Republicans Promise to Block Obama’s Supreme Court Nom
Senate Majority Leader Mitch McConnell wasted no time in reiterating his position on President Obama’s Supreme Court nominee on Wednesday, promising that the Republican-dominated Senate would not even consider confirmation hearings. McConnell, who made a public statement after Justice Antonin Scalia’s death last month, has said that the American people deserve to have a say in how his conservative seat is filled. And though Obama went out of his way to pick a nominee – Merrick B. Garland – who might be palatable to Republicans – McConnell remains resolute.

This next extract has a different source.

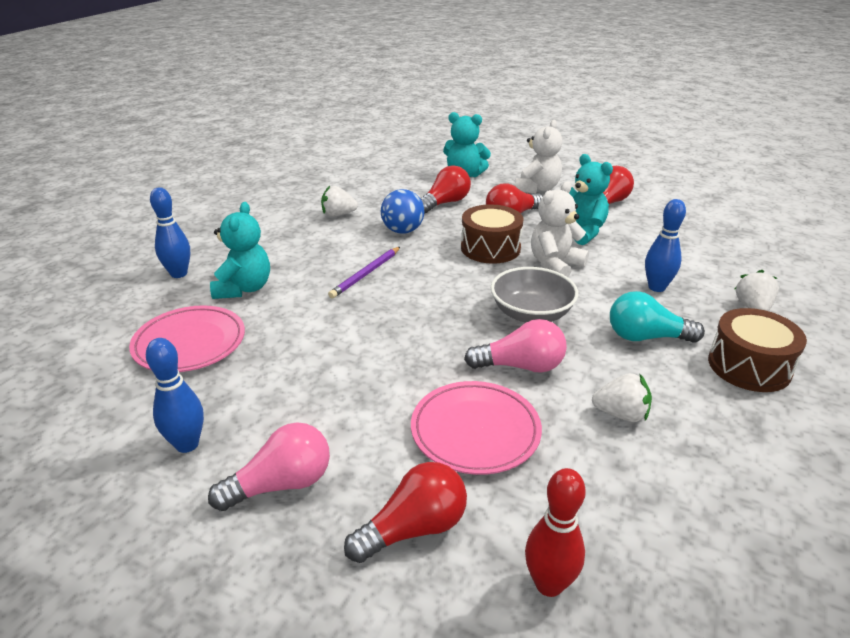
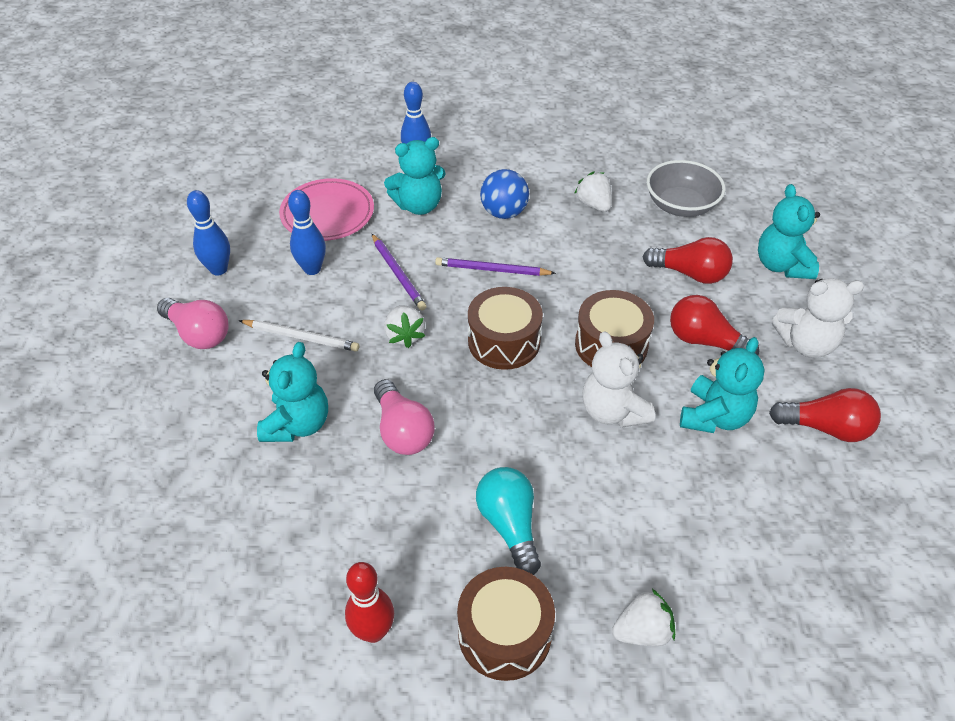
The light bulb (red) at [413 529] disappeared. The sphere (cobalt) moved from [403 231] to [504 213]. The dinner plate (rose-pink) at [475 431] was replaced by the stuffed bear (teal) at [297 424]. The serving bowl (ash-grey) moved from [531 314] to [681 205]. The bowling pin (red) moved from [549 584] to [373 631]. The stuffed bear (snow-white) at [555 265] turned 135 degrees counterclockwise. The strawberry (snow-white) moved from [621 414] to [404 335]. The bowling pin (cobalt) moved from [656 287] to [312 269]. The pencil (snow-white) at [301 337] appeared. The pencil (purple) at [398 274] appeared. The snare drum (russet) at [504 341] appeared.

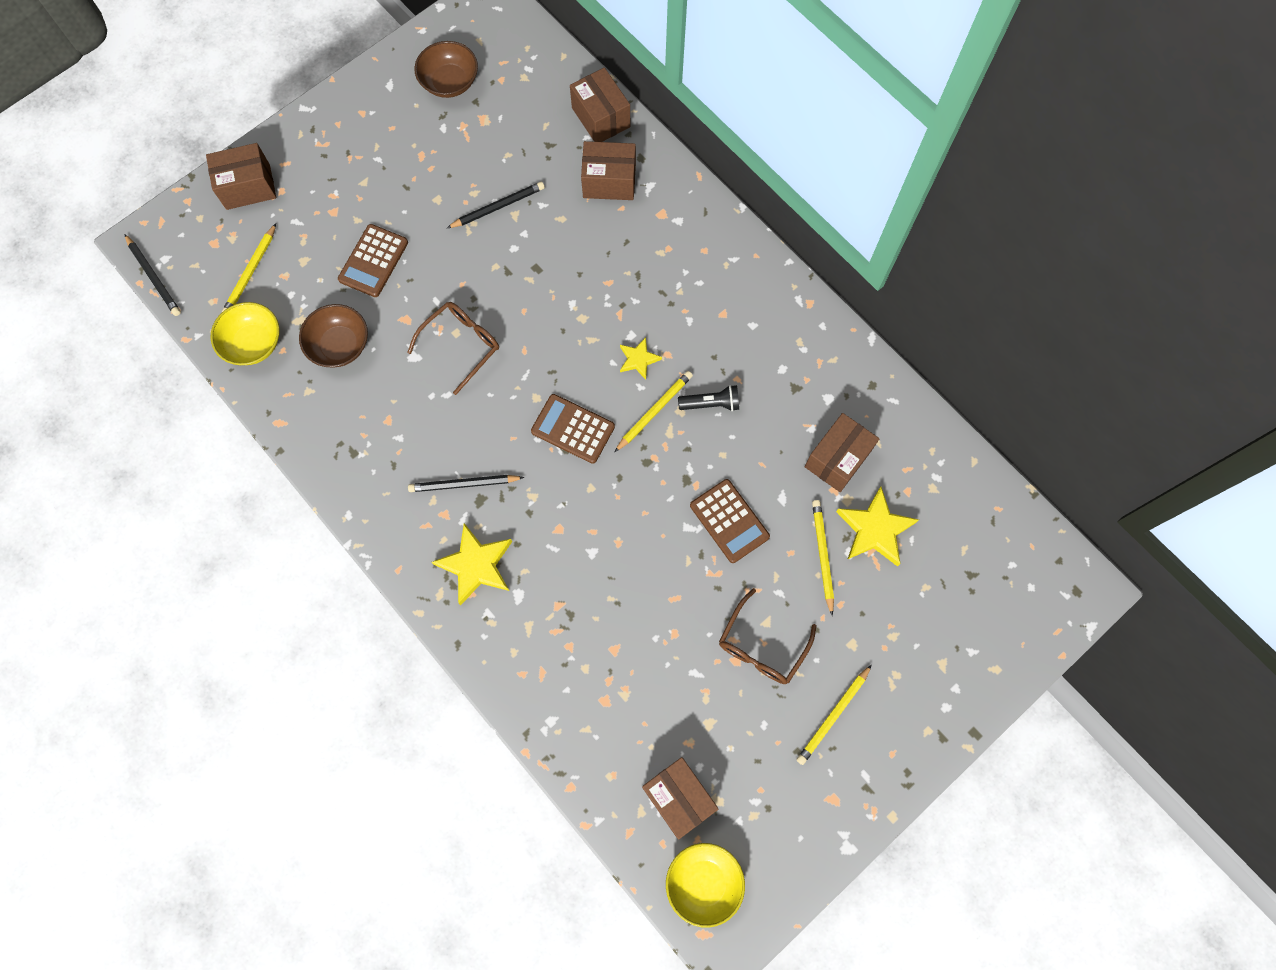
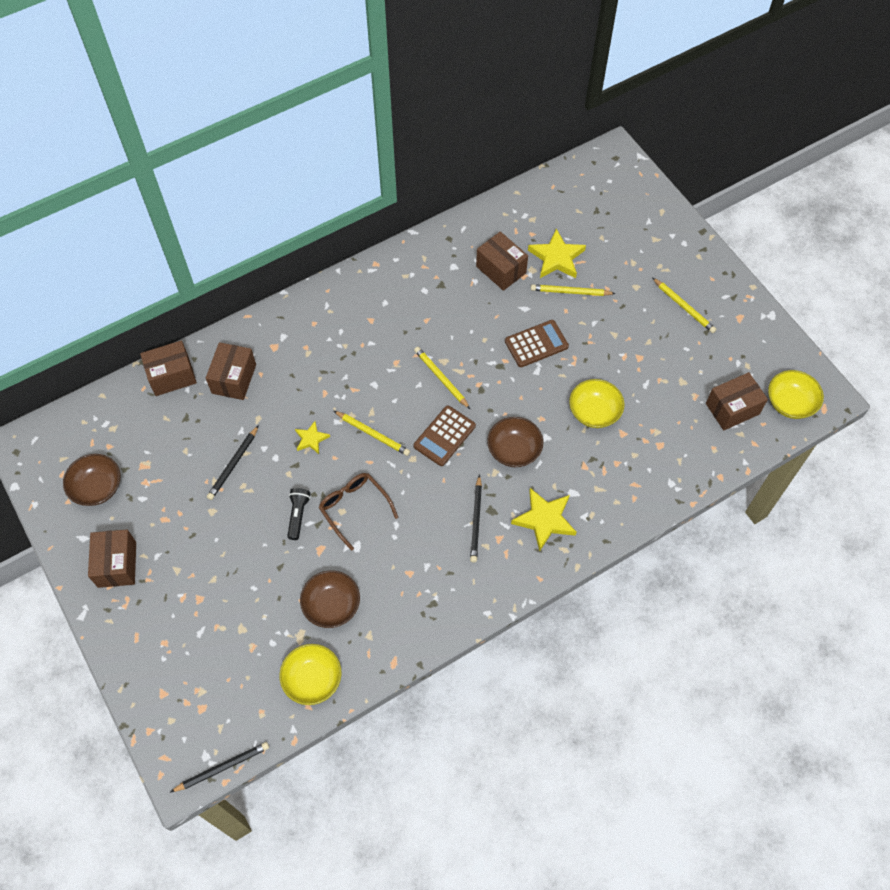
The package (russet) moved from [248 187] to [117 564]. The pencil (yellow) moved from [251 272] to [373 434]. The pocket calculator (russet) at [373 261] disappeared. The pencil (jet-black) at [498 207] turned 135 degrees counterclockwise. The star (yellow) moved from [638 359] to [311 439]. The flashlight (jet-black) moved from [711 404] to [298 515]. The eyeglasses (russet) at [761 646] disappeared. The serving bowl (russet) at [514 450] appeared. The serving bowl (yellow) at [594 412] appeared.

“The American people may well elect a president who decides to nominate Judge Garland for Senate consideration,” McConnell said. “The next president may also nominate someone very different. Either way, our view is this: Give the people a voice in the filling of this vacancy.”
In announcing the nomination, Obama used the occasion to pressure Republicans to cave. “I simply ask Republicans in the Senate to give him a fair hearing, and then an up-or-down vote,” Obama said in the Rose Garden. “If you don’t, then it will not only be an abdication of the Senate’s constitutional duty, it will indicate a process for nominating and confirming judges that is beyond repair.”
While McConnell dismissed the president’s warnings, other Republican senators have swayed from the hardline approach. Chuck Grassley of Iowa, Mark Kirk of Illinois, and Kelly Ayotte of New Hampshire are among several senators who have said they would be willing to meet with Judge Garland. Other Republicans have said that they might be open to confirmation hearings on Garland if Hillary Clinton is elected in November.
While Obama has presented Garland as a moderate and activist groups have criticized the president for the benign pick, the 63-year-old appellate judge is not as apolitical as some would suggest. He has been described by gun-rights groups as fiercely opposed to the Second Amendment; the NRA released a scathing ad warning that Garland would vote to remove the individual right to bear arms. Garland, in 2007, voted to uphold Washington D.C.’s handgun ban, a decision that was later overturned by the Supreme Court.
Republicans are facing a difficult choice either way. If they cave and confirm, voters will see it as yet another instance of tough talk followed by inevitable capitulation. If they dig their feet in the sand, though, there could be also be blowback; polls have shown that the majority of Americans want the hearings to go forward. More to the point, it is entirely possible that Clinton will win the White House and that Democrats will take back the Senate in November. If that happens, it could give the new president a green light to fill Scalia’s seat with a liberal that would make Ruth Bader Ginsberg look like Rush Limbaugh.